SO MUCH for joy, love and peace at Christmas, dear reader.
Clearly, ’tis the season to be in meltdown.
Referee John Beaton and VAR assistant Alan Muir have created a bit of a stir – uproar would probably be more accurate – by not awarding Rangers a penalty-kick on Sunday during the Celtic cavalcade as the serial winners added another honour, this time the League Cup, to their world-record haul of 119 trophies.
Toys are being thrown out of prams everywhere and the sun is about to be eclipsed by flying dummies. We are into angst overdrive in some sectors of the community.
I reckon the last occasion Bobby Madden had something meaningful to say was around the time he was presented with a brush and comb set for his Christmas.
PICTURE PROOF POSITIVE…Liam Scales’ initial challenge on Vaclav Cerny is clearly OUTSIDE the box.
The chrome-domed former referee left the SFA match officials list two months after a particularly perplexing display in a Scottish Cup semi-final between the Glasgow clubs in April 2022.
On that occasion, Giovanni van Bronckhorst’s side deservedly overcame bewilderingly low-key opponents, albeit with the winning touch being provided by Carl Starfelt as he diverted a left-wing cross beyond Joe Hart in the closing moments of extra-time, and no-one could complain about the result.
It is still the last meaningful win for the Govan club in a derby in recent years and while the better team won on the day it was the match official’s refusal to take any sort of action against their midfielder John Lundstram, who appeared the have a licence to kick throughout, that puzzled many observers.
With a relish for the robust approach, the rugged Scouser clattered into Callum McGregor and Co all day and not once drew a word of caution from the referee. Chris Sutton, erudite as ever, observed: “Bobby Madden turned in one of the worst refereeing performances I’ve seen in Scotland this season…and that’s saying something.”
Madden has replaced his silver whistle and red and yellow cards for an Instagram account. And don’t we all know it.
Celtic, as per normal, are in direct line of his latest rant as he insists they should have been punished with a penalty-kick ordered against them three minutes into extra-time at Hampden at the weekend.
YELLOW PERIL…Brendan Rodgers is booked by referee Kevin Clancy during Celtic’s 6-0 League Cup semi-final win over Aberdeen.

Dataset entries:
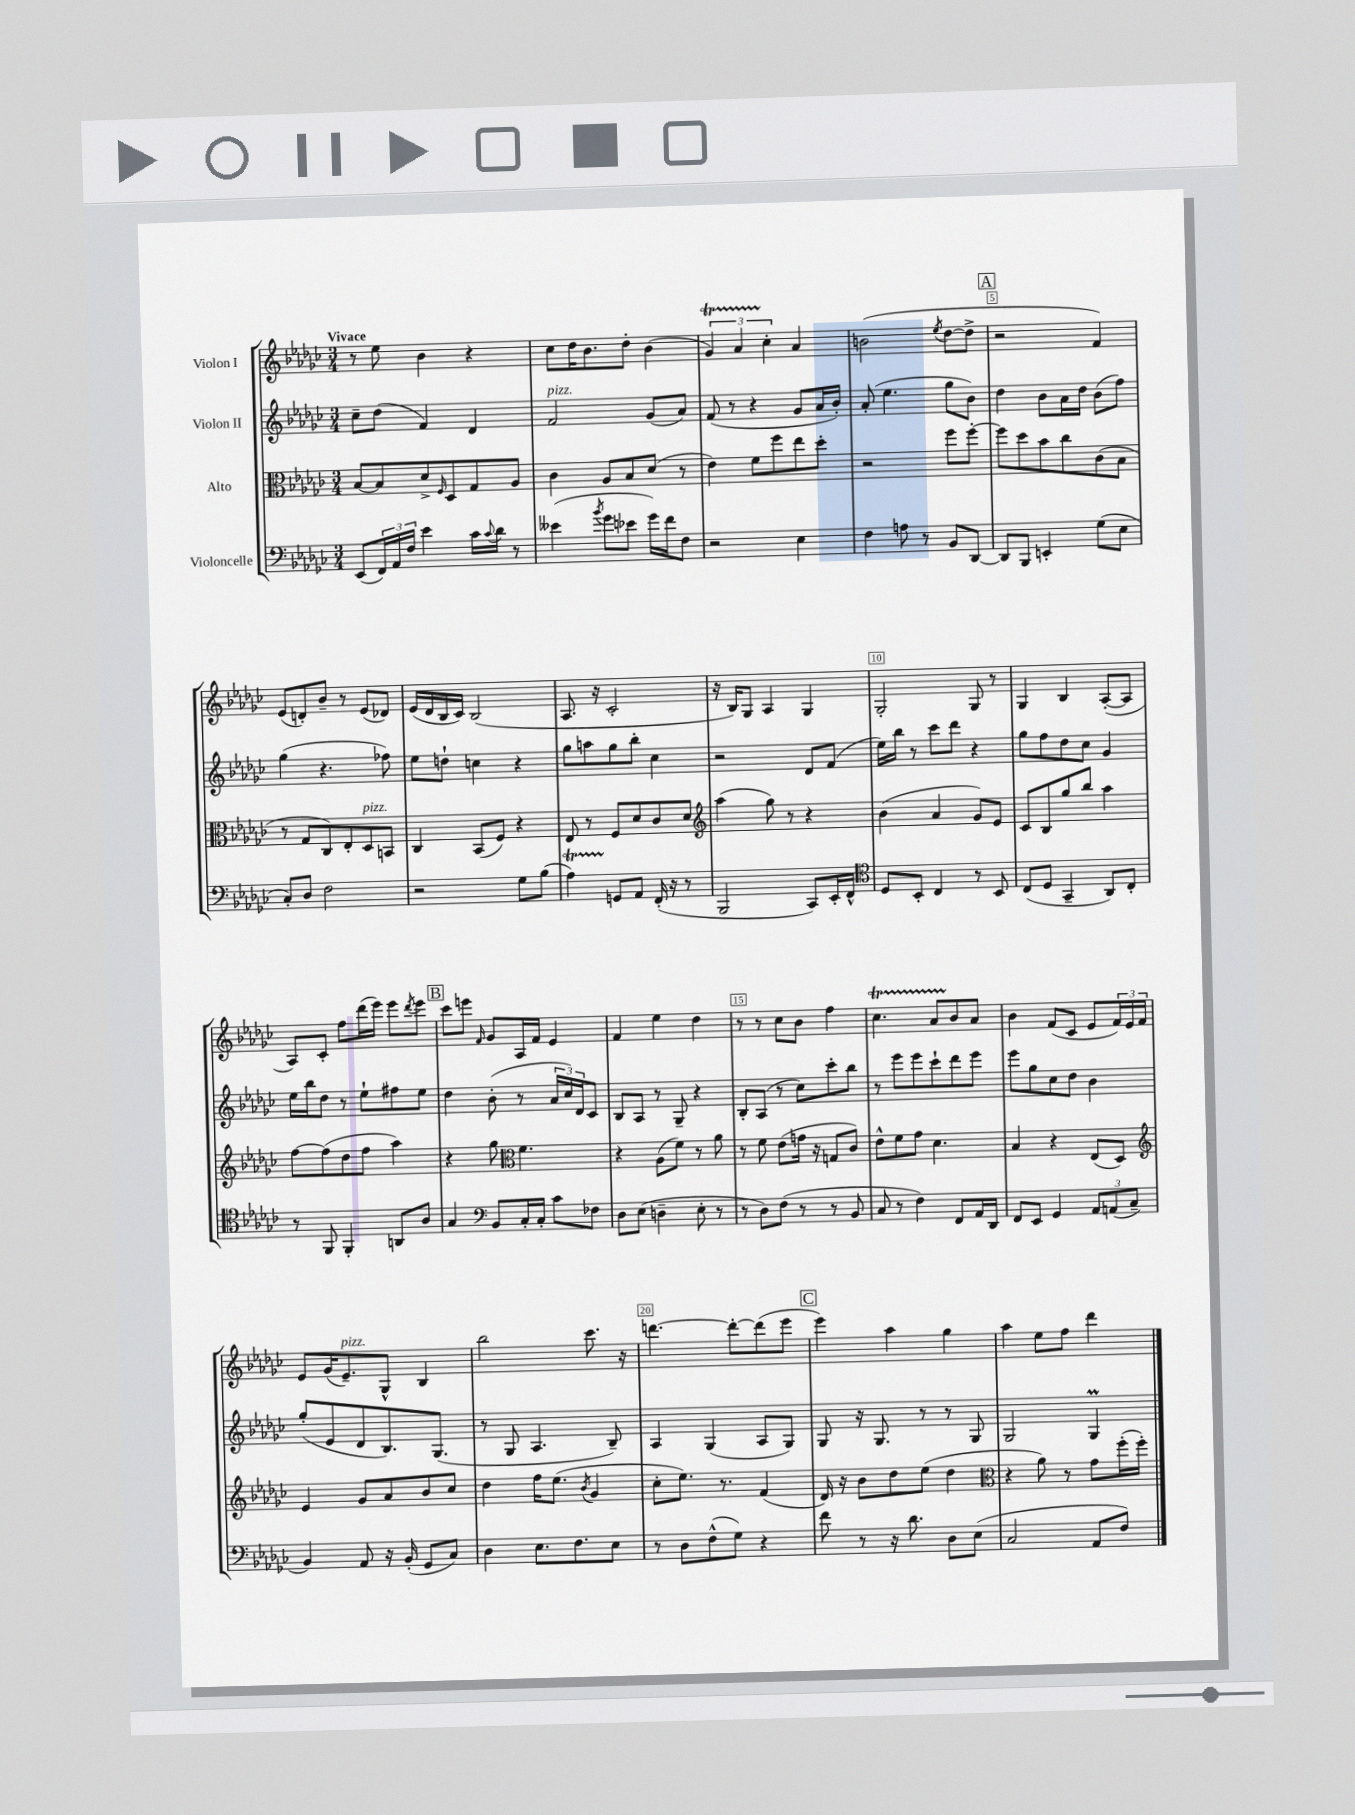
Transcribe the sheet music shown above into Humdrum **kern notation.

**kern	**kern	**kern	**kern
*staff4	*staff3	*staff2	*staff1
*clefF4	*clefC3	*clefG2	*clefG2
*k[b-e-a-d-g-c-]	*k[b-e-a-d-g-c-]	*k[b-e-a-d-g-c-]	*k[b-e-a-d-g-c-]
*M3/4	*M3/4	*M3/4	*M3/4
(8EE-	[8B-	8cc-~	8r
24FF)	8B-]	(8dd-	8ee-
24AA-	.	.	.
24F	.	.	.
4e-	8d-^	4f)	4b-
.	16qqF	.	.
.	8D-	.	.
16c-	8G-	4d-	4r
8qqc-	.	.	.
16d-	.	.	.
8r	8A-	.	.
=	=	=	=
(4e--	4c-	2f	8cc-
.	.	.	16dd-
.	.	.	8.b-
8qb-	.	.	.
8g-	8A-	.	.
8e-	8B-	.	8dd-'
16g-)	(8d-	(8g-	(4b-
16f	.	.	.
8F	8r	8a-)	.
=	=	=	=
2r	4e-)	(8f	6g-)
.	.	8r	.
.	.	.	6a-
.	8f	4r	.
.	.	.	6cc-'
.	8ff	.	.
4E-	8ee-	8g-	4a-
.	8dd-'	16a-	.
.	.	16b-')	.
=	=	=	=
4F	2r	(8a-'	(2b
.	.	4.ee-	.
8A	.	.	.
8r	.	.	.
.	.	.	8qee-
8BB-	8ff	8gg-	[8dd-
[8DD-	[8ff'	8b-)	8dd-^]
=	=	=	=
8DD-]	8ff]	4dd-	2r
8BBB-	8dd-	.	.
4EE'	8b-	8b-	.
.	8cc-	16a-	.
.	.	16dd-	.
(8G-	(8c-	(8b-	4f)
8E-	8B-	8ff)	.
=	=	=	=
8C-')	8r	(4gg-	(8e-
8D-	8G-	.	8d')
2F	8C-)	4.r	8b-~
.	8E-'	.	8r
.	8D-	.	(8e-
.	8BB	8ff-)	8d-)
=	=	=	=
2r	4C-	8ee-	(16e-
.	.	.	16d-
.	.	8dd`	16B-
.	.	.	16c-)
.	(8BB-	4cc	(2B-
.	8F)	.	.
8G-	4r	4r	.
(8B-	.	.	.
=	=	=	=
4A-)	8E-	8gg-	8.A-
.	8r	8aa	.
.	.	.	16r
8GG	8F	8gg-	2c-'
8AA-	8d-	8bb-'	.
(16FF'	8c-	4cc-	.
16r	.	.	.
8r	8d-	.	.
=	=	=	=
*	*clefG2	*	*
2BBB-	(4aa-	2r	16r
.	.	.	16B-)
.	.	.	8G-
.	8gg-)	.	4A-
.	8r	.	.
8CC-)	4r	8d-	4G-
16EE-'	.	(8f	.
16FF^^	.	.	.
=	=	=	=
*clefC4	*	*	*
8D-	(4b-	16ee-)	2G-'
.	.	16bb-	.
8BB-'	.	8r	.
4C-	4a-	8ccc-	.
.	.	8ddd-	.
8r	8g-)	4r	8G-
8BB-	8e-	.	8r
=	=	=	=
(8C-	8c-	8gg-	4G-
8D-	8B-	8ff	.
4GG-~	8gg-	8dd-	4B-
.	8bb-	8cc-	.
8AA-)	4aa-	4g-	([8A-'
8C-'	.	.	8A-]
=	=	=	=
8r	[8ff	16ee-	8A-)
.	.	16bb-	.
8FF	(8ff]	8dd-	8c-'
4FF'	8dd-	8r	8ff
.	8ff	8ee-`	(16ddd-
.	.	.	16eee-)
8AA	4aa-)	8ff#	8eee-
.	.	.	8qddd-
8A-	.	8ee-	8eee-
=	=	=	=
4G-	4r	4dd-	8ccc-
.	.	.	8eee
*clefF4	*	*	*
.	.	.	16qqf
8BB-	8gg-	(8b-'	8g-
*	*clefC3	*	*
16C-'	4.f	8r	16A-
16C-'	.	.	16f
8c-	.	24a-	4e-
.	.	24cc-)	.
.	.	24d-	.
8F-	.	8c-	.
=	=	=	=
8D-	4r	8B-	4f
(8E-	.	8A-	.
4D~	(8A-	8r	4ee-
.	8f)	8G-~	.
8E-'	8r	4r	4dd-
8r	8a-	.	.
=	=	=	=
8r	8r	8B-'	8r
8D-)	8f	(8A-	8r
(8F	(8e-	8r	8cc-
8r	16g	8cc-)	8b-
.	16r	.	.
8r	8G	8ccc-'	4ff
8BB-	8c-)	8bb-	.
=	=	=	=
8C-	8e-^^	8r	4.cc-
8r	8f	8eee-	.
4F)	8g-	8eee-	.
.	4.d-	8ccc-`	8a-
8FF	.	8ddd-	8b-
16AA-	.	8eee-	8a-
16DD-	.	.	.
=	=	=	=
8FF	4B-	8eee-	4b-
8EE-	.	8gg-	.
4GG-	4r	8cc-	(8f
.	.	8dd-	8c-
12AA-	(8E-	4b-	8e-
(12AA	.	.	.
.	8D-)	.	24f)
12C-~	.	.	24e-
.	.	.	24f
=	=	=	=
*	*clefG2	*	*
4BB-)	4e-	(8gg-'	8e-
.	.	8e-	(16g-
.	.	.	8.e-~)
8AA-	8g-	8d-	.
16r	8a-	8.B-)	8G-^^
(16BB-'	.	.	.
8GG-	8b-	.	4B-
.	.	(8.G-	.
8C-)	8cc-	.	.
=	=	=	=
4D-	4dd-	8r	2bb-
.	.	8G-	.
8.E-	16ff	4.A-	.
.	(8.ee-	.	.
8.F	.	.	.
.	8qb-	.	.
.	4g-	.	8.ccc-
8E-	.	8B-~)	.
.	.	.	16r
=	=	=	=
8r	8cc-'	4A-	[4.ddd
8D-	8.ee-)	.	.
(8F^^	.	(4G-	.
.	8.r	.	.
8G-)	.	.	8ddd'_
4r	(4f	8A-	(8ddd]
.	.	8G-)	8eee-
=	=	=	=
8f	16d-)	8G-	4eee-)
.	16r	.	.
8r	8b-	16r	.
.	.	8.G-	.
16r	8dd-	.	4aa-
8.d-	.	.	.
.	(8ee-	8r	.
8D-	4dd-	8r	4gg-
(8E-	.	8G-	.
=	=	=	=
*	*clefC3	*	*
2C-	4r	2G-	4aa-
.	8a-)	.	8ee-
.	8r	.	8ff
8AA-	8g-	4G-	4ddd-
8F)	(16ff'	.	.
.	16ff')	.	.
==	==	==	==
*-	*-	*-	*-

SET EXERCISE A: Print the article from "Madden has replaced" up to and including "at the weekend.", word for word.
SET EXERCISE B: Return each line of the records that contains the string "kern", with case counting.

COMPLETE RESPONSE A:
Madden has replaced his silver whistle and red and yellow cards for an Instagram account. And don’t we all know it.
Celtic, as per normal, are in direct line of his latest rant as he insists they should have been punished with a penalty-kick ordered against them three minutes into extra-time at Hampden at the weekend.

COMPLETE RESPONSE B:
Transcribe the sheet music shown above into Humdrum **kern notation.
**kern	**kern	**kern	**kern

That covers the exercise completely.